# Nissan sentra Ex saloon 93



## levytar (Aug 6, 2005)

Please i need some help, how i can to know if my Nissan sentra B13 93 is a real Ex Sallon???? because the inside of my car looks like Exsallon, but i dont know taht kind of motor, drive wheel and valvles is used in my car.

i dont find any specification of this, somebody can help me???


----------



## Kindfiend (Oct 13, 2004)

levytar said:


> Please i need some help, how i can to know if my Nissan sentra B13 93 is a real Ex Sallon???? because the inside of my car looks like Exsallon, but i dont know taht kind of motor, drive wheel and valvles is used in my car.
> 
> i dont find any specification of this, somebody can help me???


Excellon? I'm guessing that's the word since you spell it like five different ways. There is no Sentra excellon as far as I know. You from somewhere other than the US? The B13 came in several trims, but the SE-R was the only one to come with a different engine (SR20DE).


----------



## znamya (Sep 21, 2004)

levytar said:


> Please i need some help, how i can to know if my Nissan sentra B13 93 is a real Ex Sallon???? because the inside of my car looks like Exsallon, but i dont know taht kind of motor, drive wheel and valvles is used in my car.
> 
> i dont find any specification of this, somebody can help me???

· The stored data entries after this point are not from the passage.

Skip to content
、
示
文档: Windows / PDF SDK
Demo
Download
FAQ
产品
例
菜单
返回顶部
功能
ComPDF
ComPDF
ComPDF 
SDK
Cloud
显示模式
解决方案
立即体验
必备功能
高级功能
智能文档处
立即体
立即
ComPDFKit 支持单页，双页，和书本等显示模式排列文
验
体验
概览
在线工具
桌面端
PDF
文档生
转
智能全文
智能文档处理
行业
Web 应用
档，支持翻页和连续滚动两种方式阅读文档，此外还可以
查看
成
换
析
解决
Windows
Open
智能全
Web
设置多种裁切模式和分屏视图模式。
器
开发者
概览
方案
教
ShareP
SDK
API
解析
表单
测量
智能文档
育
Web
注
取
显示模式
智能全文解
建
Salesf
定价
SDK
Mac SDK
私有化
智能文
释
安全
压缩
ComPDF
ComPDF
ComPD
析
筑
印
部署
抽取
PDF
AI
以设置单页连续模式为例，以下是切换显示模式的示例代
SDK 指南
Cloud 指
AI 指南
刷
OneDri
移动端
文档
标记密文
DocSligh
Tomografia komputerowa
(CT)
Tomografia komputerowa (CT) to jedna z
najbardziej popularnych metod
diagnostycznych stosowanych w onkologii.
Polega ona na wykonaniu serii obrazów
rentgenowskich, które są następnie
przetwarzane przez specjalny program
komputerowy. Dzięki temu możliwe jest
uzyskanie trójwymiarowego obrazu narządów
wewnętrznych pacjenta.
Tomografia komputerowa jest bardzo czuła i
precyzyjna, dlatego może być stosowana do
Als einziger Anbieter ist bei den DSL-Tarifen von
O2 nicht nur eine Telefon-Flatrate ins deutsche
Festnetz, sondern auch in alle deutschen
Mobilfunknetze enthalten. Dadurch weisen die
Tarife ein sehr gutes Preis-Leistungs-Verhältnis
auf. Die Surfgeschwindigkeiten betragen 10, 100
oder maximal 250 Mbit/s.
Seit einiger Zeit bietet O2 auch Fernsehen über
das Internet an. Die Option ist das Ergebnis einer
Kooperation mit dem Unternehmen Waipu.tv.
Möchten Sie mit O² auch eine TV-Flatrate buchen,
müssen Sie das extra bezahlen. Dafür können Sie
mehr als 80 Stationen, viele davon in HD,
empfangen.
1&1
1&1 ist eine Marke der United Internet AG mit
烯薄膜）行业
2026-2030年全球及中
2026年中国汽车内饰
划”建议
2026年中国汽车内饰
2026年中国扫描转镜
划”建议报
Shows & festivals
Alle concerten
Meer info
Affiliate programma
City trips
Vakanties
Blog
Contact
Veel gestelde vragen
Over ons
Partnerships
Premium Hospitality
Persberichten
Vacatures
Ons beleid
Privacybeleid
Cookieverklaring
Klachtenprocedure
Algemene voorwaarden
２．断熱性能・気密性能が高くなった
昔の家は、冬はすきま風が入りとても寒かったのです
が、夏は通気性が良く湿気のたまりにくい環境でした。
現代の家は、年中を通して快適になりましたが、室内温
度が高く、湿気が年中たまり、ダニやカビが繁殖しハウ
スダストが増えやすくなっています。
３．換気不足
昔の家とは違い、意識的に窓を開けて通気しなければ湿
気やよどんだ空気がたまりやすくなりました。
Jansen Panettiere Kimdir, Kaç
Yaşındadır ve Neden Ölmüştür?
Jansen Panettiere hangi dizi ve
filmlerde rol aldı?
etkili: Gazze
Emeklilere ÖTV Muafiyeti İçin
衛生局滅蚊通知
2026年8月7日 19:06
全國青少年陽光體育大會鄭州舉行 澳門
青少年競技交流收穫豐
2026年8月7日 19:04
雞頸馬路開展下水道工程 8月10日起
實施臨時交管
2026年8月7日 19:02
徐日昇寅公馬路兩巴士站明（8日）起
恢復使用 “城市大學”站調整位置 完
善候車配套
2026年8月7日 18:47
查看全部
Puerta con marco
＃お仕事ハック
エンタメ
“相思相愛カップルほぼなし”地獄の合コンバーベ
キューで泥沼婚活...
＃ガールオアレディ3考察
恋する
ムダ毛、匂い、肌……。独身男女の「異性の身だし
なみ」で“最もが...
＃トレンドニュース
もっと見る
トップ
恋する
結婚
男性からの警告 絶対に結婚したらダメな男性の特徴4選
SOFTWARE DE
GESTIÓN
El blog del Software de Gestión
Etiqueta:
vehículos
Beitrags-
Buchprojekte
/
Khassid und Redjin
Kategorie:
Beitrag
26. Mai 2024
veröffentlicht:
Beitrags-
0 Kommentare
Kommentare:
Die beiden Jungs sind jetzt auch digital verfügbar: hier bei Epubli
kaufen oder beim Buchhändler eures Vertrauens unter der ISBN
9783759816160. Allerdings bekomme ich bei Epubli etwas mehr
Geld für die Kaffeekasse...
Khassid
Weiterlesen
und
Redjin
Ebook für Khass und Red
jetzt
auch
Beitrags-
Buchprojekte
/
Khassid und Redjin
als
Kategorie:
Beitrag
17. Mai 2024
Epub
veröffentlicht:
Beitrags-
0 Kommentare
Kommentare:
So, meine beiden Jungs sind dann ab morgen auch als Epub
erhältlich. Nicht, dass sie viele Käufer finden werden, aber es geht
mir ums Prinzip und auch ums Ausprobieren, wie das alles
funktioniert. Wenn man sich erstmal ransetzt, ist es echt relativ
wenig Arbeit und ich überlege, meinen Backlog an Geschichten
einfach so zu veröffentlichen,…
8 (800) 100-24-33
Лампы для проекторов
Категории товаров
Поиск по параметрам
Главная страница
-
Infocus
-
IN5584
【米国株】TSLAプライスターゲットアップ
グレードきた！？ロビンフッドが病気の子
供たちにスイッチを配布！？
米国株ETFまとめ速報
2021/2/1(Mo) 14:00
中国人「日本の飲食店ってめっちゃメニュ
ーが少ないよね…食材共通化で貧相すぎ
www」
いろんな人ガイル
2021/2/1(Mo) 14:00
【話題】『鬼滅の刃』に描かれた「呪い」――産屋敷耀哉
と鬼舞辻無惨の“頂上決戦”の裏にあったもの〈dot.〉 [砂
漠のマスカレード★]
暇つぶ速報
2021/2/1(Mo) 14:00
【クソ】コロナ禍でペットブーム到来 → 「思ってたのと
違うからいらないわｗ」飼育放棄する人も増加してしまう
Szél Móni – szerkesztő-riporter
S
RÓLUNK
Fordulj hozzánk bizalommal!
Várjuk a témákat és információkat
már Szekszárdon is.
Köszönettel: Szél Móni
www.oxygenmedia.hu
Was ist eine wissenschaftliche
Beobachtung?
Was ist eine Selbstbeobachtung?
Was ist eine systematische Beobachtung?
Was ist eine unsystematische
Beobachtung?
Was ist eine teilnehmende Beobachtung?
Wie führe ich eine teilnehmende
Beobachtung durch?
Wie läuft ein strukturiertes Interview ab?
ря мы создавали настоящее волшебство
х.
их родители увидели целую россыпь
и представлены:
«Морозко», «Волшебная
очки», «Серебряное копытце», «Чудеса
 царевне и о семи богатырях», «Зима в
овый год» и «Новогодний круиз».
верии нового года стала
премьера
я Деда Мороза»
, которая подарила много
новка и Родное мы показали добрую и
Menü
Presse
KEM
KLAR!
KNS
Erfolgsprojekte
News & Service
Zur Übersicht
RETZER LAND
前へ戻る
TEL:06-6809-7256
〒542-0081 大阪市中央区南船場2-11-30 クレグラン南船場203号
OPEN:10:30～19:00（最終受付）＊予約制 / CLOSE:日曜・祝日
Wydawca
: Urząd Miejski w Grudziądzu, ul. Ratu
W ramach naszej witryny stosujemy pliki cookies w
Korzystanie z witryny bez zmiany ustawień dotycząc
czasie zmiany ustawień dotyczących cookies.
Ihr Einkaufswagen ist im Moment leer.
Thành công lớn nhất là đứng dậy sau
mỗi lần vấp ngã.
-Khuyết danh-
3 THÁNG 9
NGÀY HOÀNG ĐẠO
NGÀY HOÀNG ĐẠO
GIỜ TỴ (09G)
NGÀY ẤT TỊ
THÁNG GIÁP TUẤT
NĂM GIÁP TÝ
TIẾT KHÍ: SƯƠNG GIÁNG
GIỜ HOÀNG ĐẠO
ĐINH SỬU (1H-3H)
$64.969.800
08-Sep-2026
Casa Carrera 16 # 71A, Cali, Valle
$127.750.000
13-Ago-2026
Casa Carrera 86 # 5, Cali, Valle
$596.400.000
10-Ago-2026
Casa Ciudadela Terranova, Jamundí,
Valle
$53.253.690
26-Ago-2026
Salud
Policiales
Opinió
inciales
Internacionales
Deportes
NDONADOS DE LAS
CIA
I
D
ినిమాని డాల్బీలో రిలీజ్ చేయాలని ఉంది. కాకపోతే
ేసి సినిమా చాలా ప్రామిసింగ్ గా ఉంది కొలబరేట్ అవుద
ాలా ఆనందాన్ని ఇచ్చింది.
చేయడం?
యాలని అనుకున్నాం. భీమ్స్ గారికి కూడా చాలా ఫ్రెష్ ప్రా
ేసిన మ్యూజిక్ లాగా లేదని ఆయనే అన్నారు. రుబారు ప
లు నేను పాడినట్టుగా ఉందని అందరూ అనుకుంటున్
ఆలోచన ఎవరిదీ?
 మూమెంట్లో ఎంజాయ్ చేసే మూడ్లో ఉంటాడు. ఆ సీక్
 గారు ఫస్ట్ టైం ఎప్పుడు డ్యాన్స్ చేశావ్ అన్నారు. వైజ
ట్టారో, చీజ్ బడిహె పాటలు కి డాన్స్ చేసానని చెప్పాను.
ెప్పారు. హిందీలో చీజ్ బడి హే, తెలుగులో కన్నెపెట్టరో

My father had that car in my home country in 92. It is the same as sentra except for the name. The ex sallon is highest model name like GXE. My father had power windows,doors,mirrors come with it. The cheaper JX didnt have any of them.so If you have those accessories than it is exsallon, the motor is GA16de in bothe versions and other mechanical items are identical


----------